Excerpt from “A Weekend with Richard Wright”
PMLA 126, no. 3
Beb Vuyk
Translated by Keith Foulcher
May 2011


Originally published in the Dutch left-wing periodical Vrij Nederland as a two-part article titled “Weekeinde met Richard Wright” on November 19 and 26, 1960, Beb Vuyk’s essay offers an intimate account of African American writer Wright’s visit to Indonesia. One of the few written by a woman. Vuyk grew up in the Netherlands and went back to Indonesia in 1929 until she was forced to return to the Netherlands in 1957/8 as part of the “former Dutch people” who had Indonesian passports who left under threats of passport cancellation from Sukarno.

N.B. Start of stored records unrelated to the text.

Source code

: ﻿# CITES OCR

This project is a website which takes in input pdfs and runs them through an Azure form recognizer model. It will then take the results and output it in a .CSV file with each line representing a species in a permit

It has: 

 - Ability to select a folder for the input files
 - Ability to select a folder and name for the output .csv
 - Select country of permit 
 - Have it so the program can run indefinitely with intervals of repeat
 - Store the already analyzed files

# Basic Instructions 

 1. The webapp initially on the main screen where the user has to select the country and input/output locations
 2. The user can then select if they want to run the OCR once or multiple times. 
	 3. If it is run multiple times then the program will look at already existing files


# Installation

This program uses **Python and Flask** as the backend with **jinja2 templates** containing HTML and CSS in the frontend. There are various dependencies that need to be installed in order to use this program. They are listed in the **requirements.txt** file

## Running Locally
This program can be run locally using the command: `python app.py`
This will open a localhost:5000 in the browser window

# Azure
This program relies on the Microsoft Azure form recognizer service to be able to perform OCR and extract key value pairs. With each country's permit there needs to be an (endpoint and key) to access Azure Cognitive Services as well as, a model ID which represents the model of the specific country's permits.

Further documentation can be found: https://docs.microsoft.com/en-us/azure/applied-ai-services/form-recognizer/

While most accounts of the Afro-Asian conference in Bandung focus on the aspirational rhetorics of Third World international solidarity, Vuyk writes about a personal encounter with Wright. She narrates a series of exchanges between Indonesian intellectuals and Wright that evoke a sense of unease particularly about ideas of color and colonialism. While Wright sees in the discourse of color a surefooted source of solidarity, the group of Indonesian intellectuals identify “shared colonial past as a tie stronger than color.” What Vuyk’s essay captures is the complexity of the colonial experience outside what Wright would discern as “color curtain,” or what Vuyk describes as the writer’s “black-and-white view of the world.” The essay captures the limits of this racialism, especially in the context of Southeast Asia, wherein what becomes the simplistic monochrome of Wright’s worldview is refracted by a history of colonialism that knows no sympathy to color.